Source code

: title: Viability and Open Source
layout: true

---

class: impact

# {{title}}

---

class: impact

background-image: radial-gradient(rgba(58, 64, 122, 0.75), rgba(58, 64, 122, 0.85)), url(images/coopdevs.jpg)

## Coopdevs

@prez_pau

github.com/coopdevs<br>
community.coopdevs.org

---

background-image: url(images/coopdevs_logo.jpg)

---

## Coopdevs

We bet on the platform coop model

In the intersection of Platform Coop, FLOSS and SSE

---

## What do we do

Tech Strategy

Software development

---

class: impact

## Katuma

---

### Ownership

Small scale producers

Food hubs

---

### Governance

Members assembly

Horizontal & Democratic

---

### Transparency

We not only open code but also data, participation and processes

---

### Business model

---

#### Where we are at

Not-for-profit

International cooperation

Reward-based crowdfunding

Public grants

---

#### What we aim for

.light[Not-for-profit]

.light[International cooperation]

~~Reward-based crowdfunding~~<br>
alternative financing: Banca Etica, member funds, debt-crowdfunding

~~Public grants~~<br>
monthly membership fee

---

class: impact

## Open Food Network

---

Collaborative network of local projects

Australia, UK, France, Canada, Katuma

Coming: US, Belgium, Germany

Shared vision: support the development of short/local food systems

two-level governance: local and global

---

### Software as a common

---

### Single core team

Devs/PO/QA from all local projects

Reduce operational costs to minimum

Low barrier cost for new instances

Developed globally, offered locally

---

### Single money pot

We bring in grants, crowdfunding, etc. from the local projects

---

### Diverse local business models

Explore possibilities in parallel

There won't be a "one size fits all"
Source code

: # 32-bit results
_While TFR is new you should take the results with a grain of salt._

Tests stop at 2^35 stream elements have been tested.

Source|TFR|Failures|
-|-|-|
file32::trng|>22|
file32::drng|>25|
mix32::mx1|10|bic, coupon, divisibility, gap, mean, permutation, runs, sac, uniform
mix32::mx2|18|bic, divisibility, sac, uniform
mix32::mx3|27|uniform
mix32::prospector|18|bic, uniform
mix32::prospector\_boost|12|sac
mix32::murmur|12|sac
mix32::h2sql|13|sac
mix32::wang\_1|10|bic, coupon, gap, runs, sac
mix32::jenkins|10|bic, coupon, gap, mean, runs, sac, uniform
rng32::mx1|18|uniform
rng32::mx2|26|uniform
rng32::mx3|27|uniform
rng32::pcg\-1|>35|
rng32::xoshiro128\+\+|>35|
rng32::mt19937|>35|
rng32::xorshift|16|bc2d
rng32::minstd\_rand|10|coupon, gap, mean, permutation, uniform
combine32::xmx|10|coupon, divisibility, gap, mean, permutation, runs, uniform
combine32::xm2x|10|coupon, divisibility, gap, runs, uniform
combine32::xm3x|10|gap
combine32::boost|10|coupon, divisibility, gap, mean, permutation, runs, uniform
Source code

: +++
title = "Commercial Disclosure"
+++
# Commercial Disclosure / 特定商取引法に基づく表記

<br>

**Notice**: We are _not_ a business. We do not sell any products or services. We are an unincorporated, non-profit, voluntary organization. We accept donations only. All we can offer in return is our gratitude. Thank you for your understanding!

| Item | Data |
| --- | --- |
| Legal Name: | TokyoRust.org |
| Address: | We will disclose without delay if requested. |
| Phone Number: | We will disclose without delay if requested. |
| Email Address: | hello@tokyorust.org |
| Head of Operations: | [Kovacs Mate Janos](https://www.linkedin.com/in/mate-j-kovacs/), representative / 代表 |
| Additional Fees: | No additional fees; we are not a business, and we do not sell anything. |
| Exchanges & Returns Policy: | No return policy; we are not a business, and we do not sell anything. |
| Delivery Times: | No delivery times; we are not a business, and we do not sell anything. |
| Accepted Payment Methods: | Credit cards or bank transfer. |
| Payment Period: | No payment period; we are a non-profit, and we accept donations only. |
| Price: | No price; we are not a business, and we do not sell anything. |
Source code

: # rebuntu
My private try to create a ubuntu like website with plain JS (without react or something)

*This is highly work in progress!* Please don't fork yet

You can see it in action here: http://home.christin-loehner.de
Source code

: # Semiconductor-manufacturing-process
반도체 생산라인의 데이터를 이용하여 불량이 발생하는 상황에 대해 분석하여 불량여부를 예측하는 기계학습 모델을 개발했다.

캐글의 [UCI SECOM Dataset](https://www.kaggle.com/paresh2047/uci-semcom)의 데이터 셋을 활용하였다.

....

EXERCISE DIRECTIONS> Wherever a line in the material contains "permutation", count it; the answer is the number alone.

RESPONSE FOR THIS EXERCISE> 4